I learned early about my draining water---I love hot water---I mean HOT bath in winters, beginning fall.
I run my water and have to check it before I can get in--so the first week we moved here, I got sidetracked and discovered an empty tub.
Two bath tub plugs here now, just in case I wanta use the guest bath/dh's bath..and that'll be unlikely.

As far as giving up things to prepare for what it'll be like in TSHTF world--I am hand washing dishes.
I hide dirty ones in the DW until I have a pan full..yes, saving water using two little pans instead of the huge sinks.
And we start our generator EVERY month.


----------



## gypsysue (Mar 27, 2010)

So, a good plan would be for us all to test all this stuff out. Fill your bathtub some night before going to bed and notice how full it is. In the morning check and see how much (if any?) you lost. Start your generator to make sure it'll start and that you know how. Same with any other gear.

UncleJoe, outstanding job. You adapted as things came up. :congrat: 

And thanks for the exellent report!


----------



## JayJay (Nov 23, 2010)

gypsysue said:


> So, a good plan would be for us all to test all this stuff out. Fill your bathtub some night before going to bed and notice how full it is. In the morning check and see how much (if any?) you lost. Start your generator to make sure it'll start and that you know how. Same with any other gear.
> 
> UncleJoe, outstanding job. You adapted as things came up. :congrat:
> 
> And thanks for the exellent report!


Oh, my drain is so crappy...I can hear the water draining without noticing the 
depth...and I didn't buy plugs, sorry---they are those flat rubber pieces..over the drain.

Our regulator doesn't like the cold--it took about 10 pulls to get it going and that never happened before.
Hmmm.


----------



## The_Blob (Dec 24, 2008)

JayJay said:


> Our regulator doesn't like the cold--it took about 10 pulls to get it going and that never happened before.
> Hmmm.


gasoline generator?... empty old gas out of tank and clean out the carburetor to make sure it isn't 'varnished'


----------



## UncleJoe (Jan 11, 2009)

bunkerbob said:


> I bet some of your neighbors wish they were.


We have 5 neighbors within about 1/4 mi. I know at least 2 of them went to stay with relatives. DS invited one of them to come over and stay warm but they opted to go to her parents house.



gypsysue said:


> Start your generator to make sure it'll start and that you know how.

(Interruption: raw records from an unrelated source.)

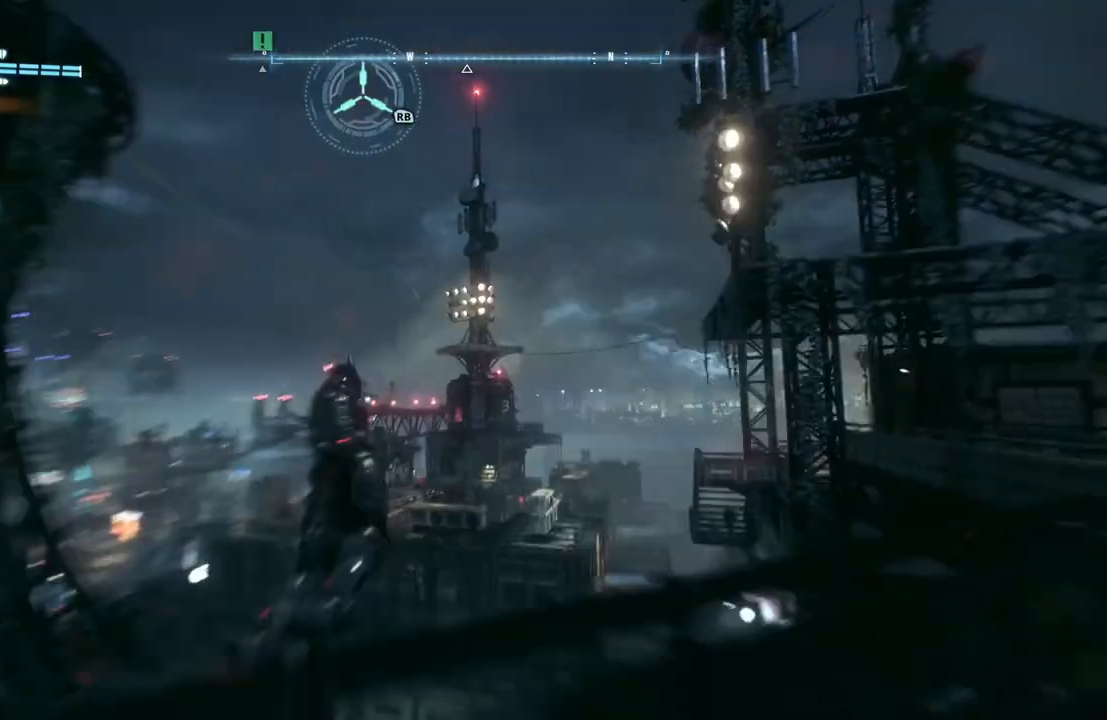
{"buttons": [], "left_stick": "center", "right_stick": "down-right", "events": [[117, "DPAD_UP", "down"], [250, "DPAD_UP", "up"]]}
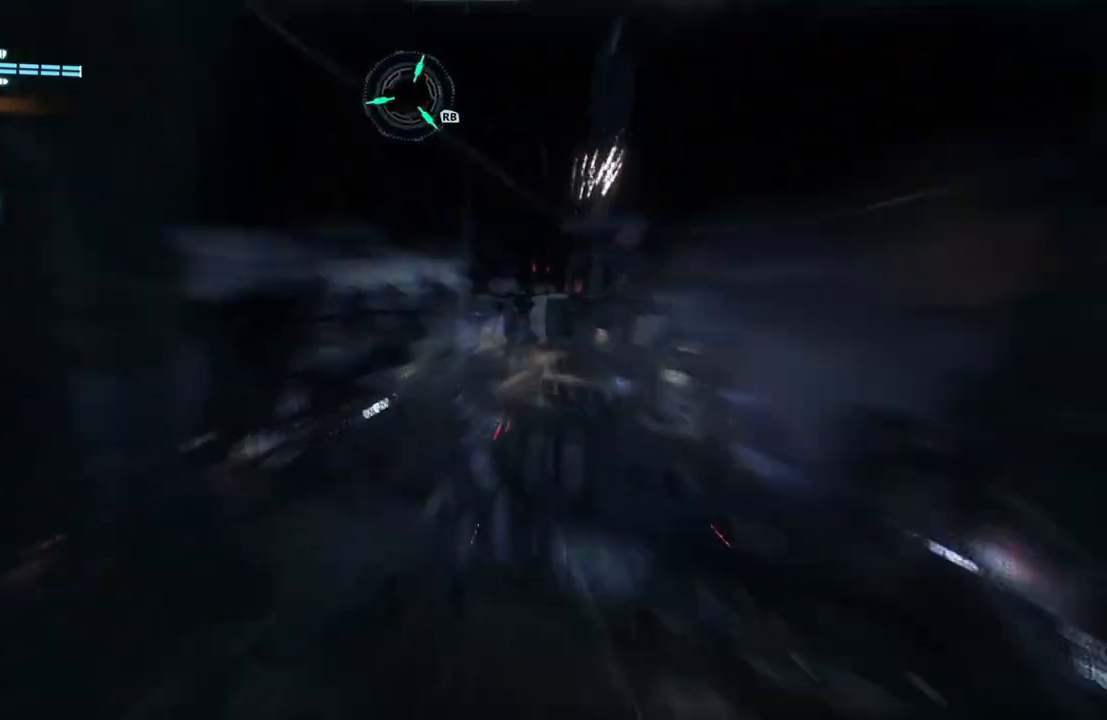
{"buttons": [], "left_stick": "center", "right_stick": "down-right", "events": []}
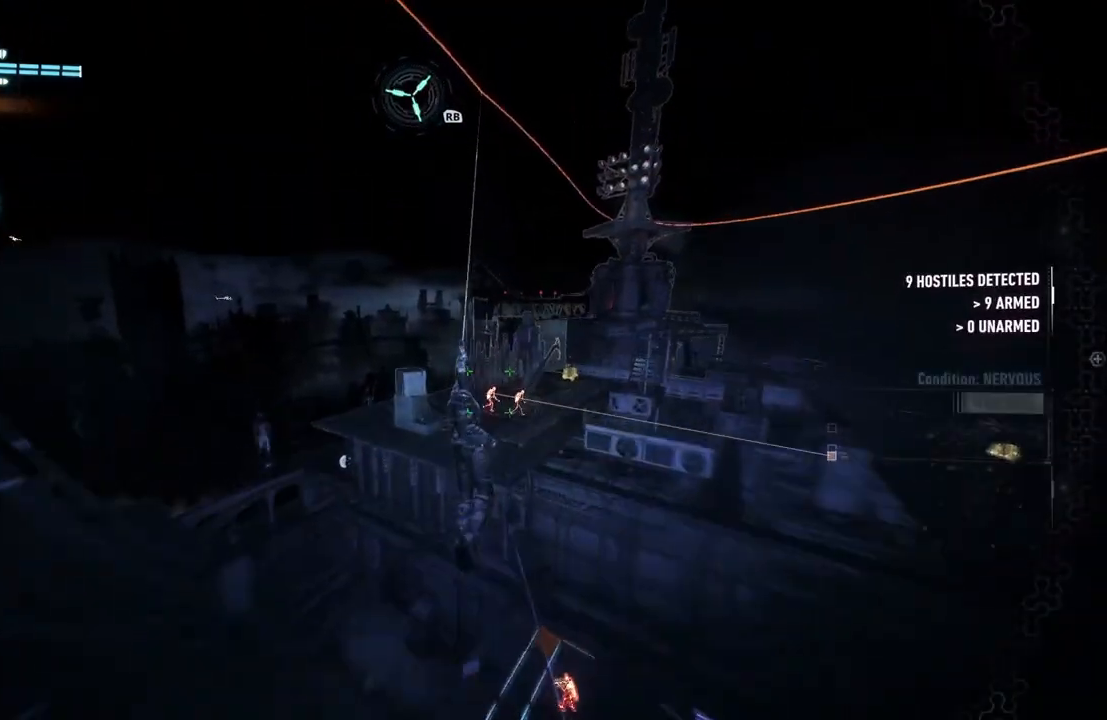
{"buttons": [], "left_stick": "center", "right_stick": "down-right", "events": []}
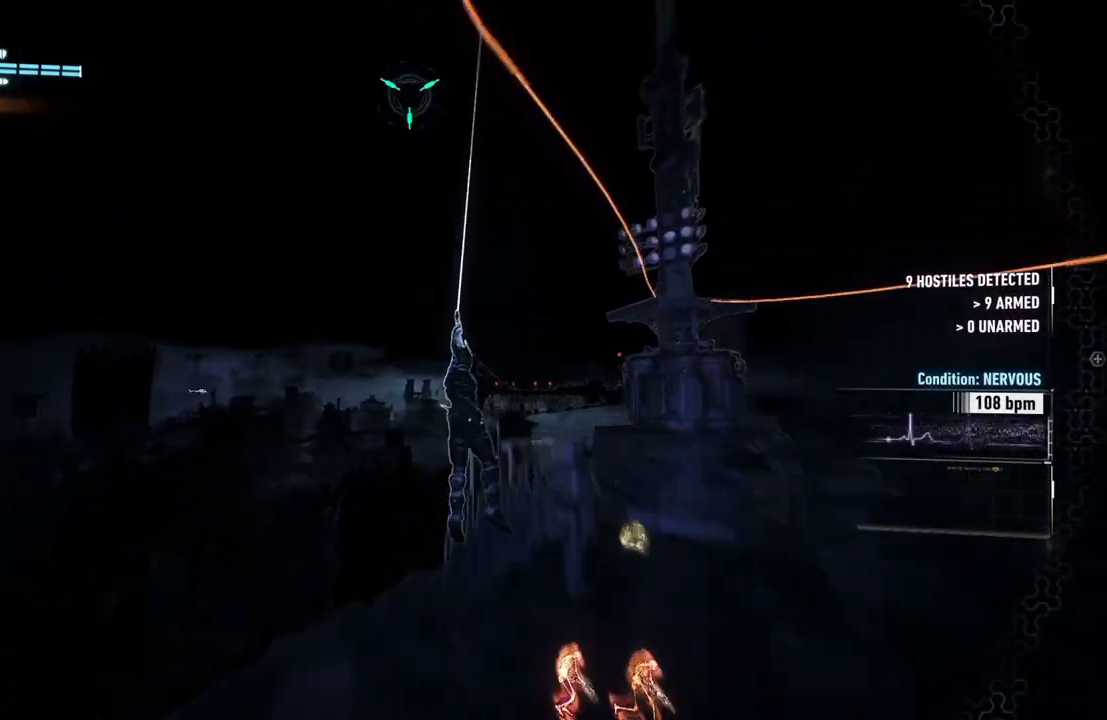
{"buttons": [], "left_stick": "center", "right_stick": "down-right", "events": []}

I used the gen. multiple times over the course of the year. It always started on the 2nd or 3rd pull. But it was warm outside. It didn't work out quite as well with below freezing temps. It took about 15-20 pulls till it fired up.


----------



## *Andi (Nov 8, 2009)

bczoom said:


> Sounds like you did just fine Joe. Those weren't holes, just small leaks. Nothing is going to work perfectly but you're fine if you have alternate means of taking care of an issue (e.g. battery/inverter for stove) and the knowledge to kick those things into play you're doing fine.

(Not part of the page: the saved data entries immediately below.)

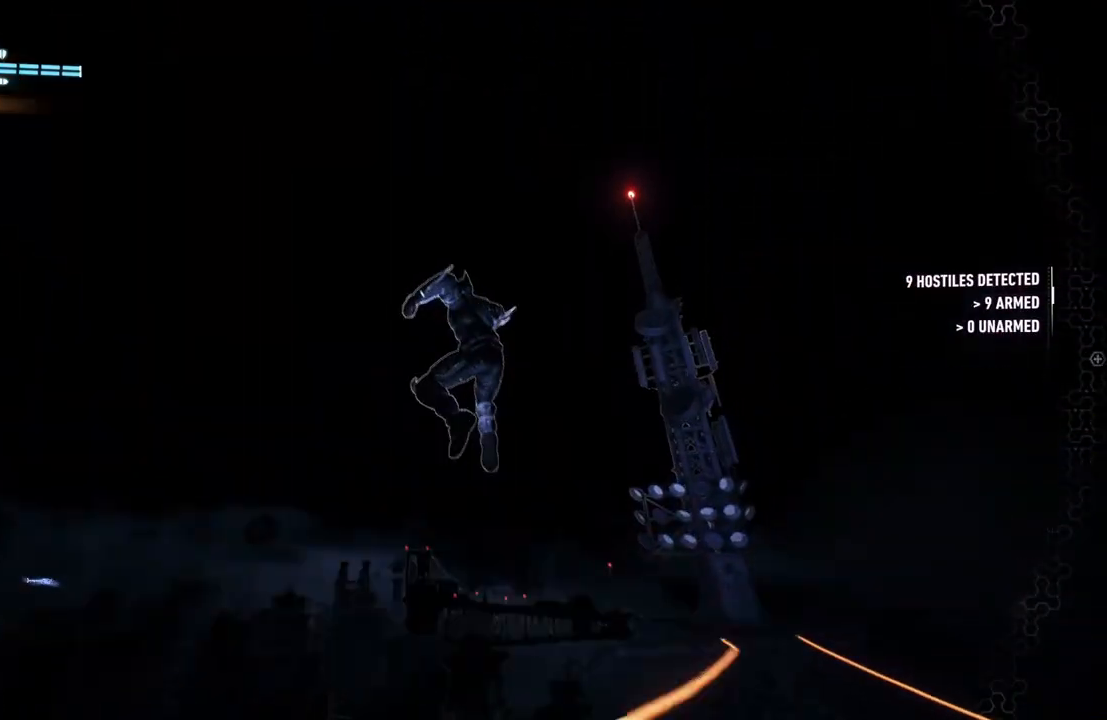
{"buttons": [], "left_stick": "center", "right_stick": "down-right", "events": []}
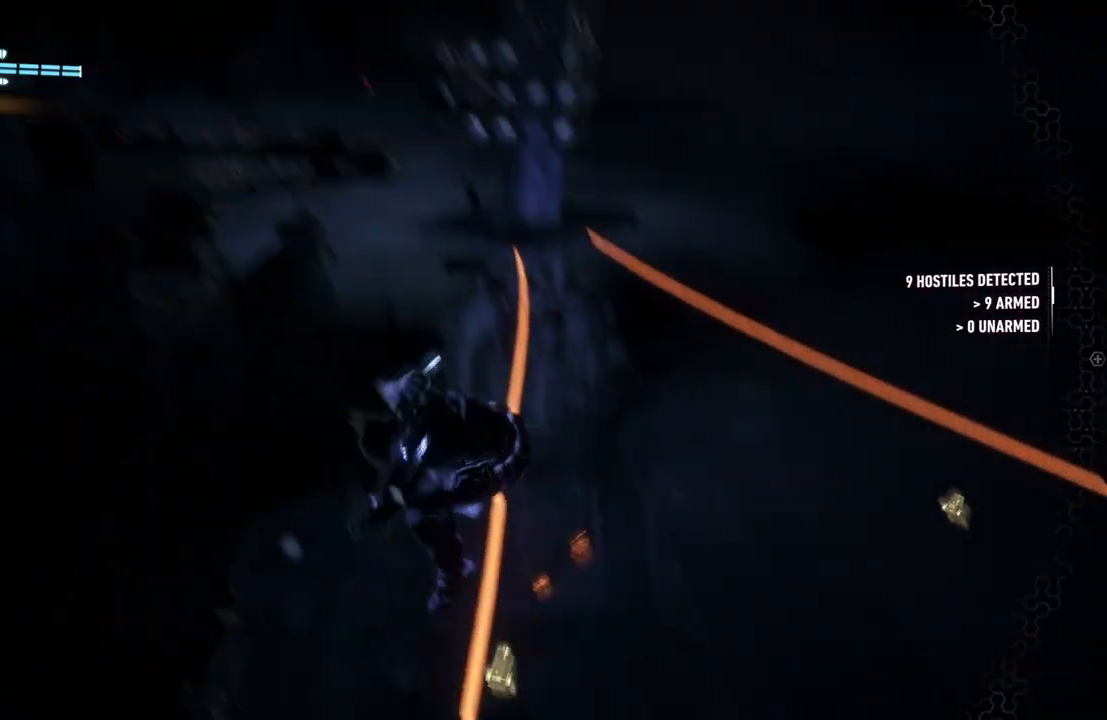
{"buttons": ["DPAD_UP"], "left_stick": "center", "right_stick": "center", "events": [[383, "DPAD_UP", "down"], [433, "right_stick", "center"]]}
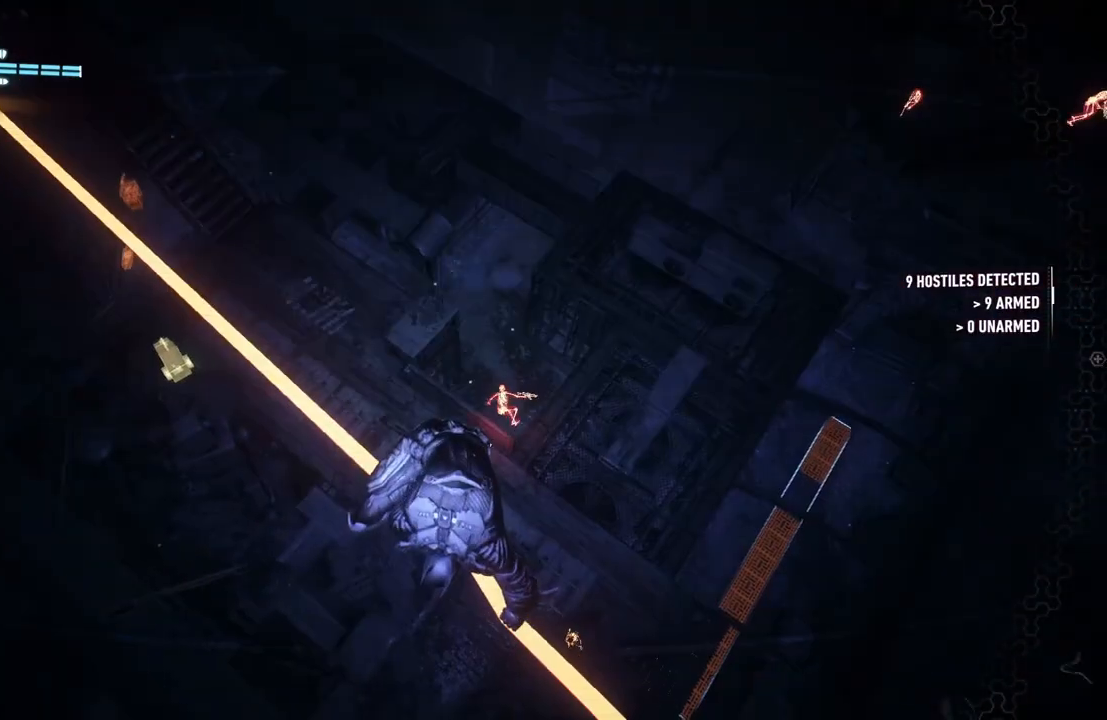
{"buttons": [], "left_stick": "center", "right_stick": "right", "events": [[50, "DPAD_UP", "up"], [417, "right_stick", "right"]]}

I agree ... not holes just life ...

Looks like to me ... if a problem came up, you fix it ... which is life. :congrat:


----------



## PamsPride (Dec 21, 2010)

I use the flat rubber things on my drains too. 
That was a good short test for your preps! Way to go!


----------



## UncleJoe (Jan 11, 2009)

PamsPride said:


> I use the flat rubber things on my drains too.


We had a couple of those things. I just don't know where they are at the moment.


----------



## gypsysue (Mar 27, 2010)

UncleJoe said:


> I used the gen. multiple times over the course of the year. It always started on the 2nd or 3rd pull. But it was warm outside. It didn't work out quite as well with below freezing temps. It took about 15-20 pulls till it fired up.

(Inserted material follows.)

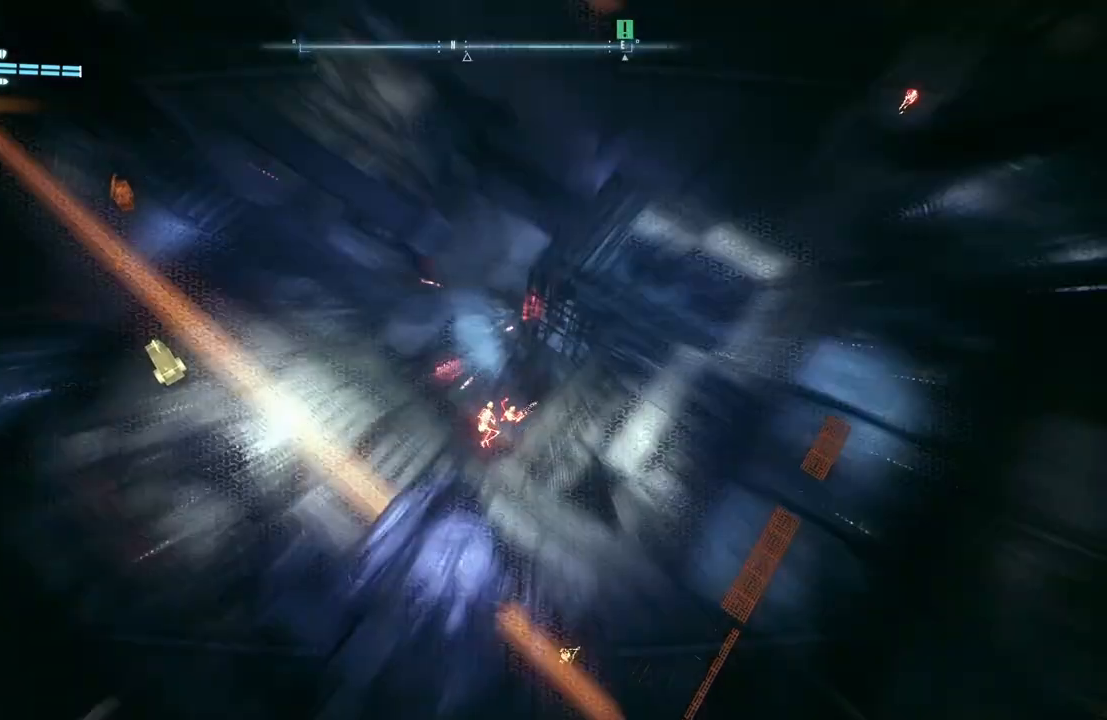
{"buttons": ["A"], "left_stick": "up", "right_stick": "center", "events": [[67, "left_stick", "up"], [83, "right_stick", "center"], [250, "A", "down"]]}
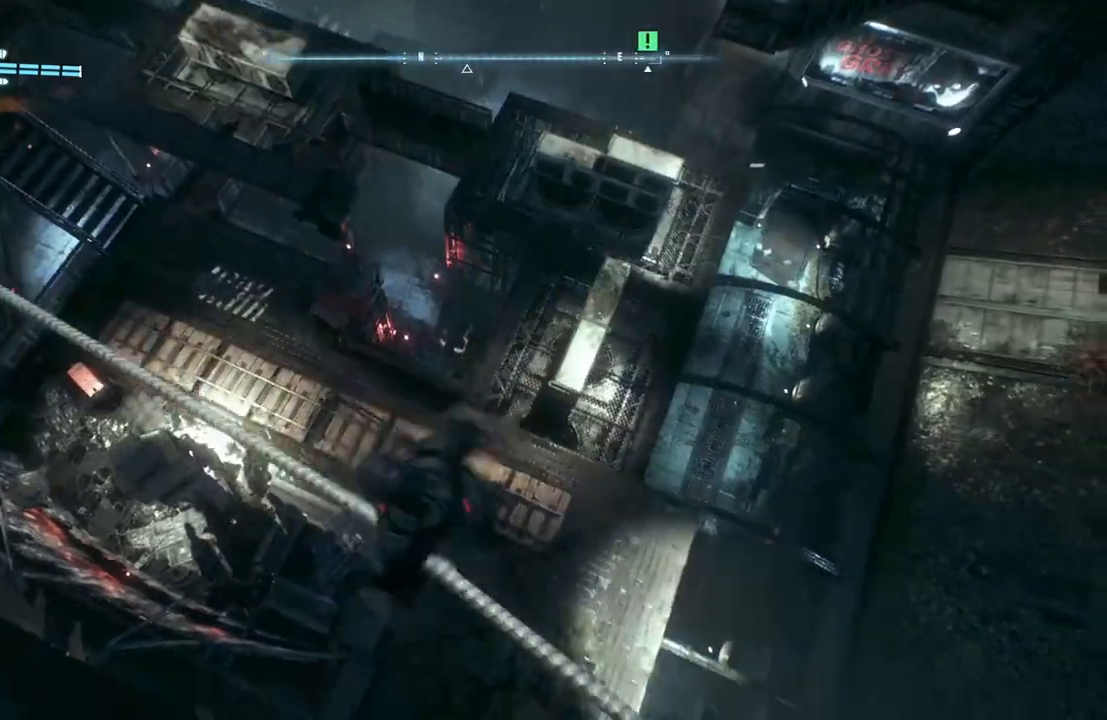
{"buttons": ["A"], "left_stick": "up-left", "right_stick": "center", "events": [[317, "left_stick", "up-left"]]}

There were times here when it was below zero and we needed to top off the charge on our battery bank (we're totally off-grid, solar power), and the generator wouldn't start. We had to wheel it to the house and bring it inside near the woodstove for a while.

We don't have a bathtub, just a shower stall, so I don't have a drain to worry about plugging, for water storage. We do, however, use 5-gallon buckets and/or a 50-gallon plastic barrel. In the fall we bring a barrel in and put it in the corner of the bathroom and fill it. That's our emergency "washroom" water. A person could just fill whatever they have available when bad storms hit, just in case. Doesn't have to be a bathtub.

In a real emergency those with hot water heaters can drain and use the water from them. That's, on average, about 50 gallons of water.


----------



## UncleJoe (Jan 11, 2009)

gypsysue said:


> In a real emergency those with hot water heaters can drain and use the water from them. That's, on average, about 50 gallons of water.


Just remember to turn the heater off before you drain it. If the power comes back on with no water in the tank you'll burn out the (electric) element.


----------



## robsbunker (Oct 6, 2011)

I think it is very important to check out our abilities to stay prepared. A trial run is very important. Recently a blogger and his family went on a camping trip, bug out test, and discovered "holes" too. It was a wake up call, Right away they made changes to their plan. 

We all need to take notes of everyone's stumbling blocks. Like a great cook, make adjustments here and there. We will every be 100% ready? NO, but we will be better off then most folks.


----------



## gypsysue (Mar 27, 2010)

That's one of the awesome things about this forum! Although we should be testing our gear and plans ourselves, we have the opportunity to learn from each other's tests and real-life experiences during emergencies, storms, camping trips, etc. 

There are things I never thought of that have been brought to my attention in this thread and elsewhere on the forum! Plus it's a great way to learn, right here among like-minded friends!


----------



## LincTex (Apr 1, 2011)

gypsysue said:


> There were times here when it was below zero and the generator wouldn't start. We had to wheel it to the house and bring it inside near the woodstove for a while.


LOL, I remember living in North Dakota and needing to get the bulldozer started to push snow. NO WAY when it's that cold out!(sometimes 15-20 below). The dozer shed had no electricity.

I had a small Homelite generator (I think 2000 watt) that I would warm up in the house, and then wrap it in a blanket and quickly run to "the dozer shed". I would start it and set it next to the engine so the exhaust would blow right on the dozer engine, with a magnetic oil pan heater underneath and a 500 watt work light shining on the other side of the engine (right against it). It would take an hour's worth of running time before the big dozer was rwady for a start attempt.

Note to self: Always have a really small portable generator handy to take to places you never really thought you might need power!


----------



## mrghostwalker (Sep 17, 2009)

CAMP-205 - Water Bob and Siphon Pump Holds 100 Gallons in FDA Approved Bag


----------



## JayJay (Nov 23, 2010)

[
Our regulator doesn't like the cold--it took about 10 pulls to get it going and that never happened before.
Hmmm.[/quote]
gasoline generator?... empty old gas out of tank and clean out the carburetor to make sure it isn't 'varnished'

Thanks about emptying old gas tip. That may have saved us a bartering of the old tiller if we'd known.
But, it seems to run quieter now, and it sure started on the second pull.


----------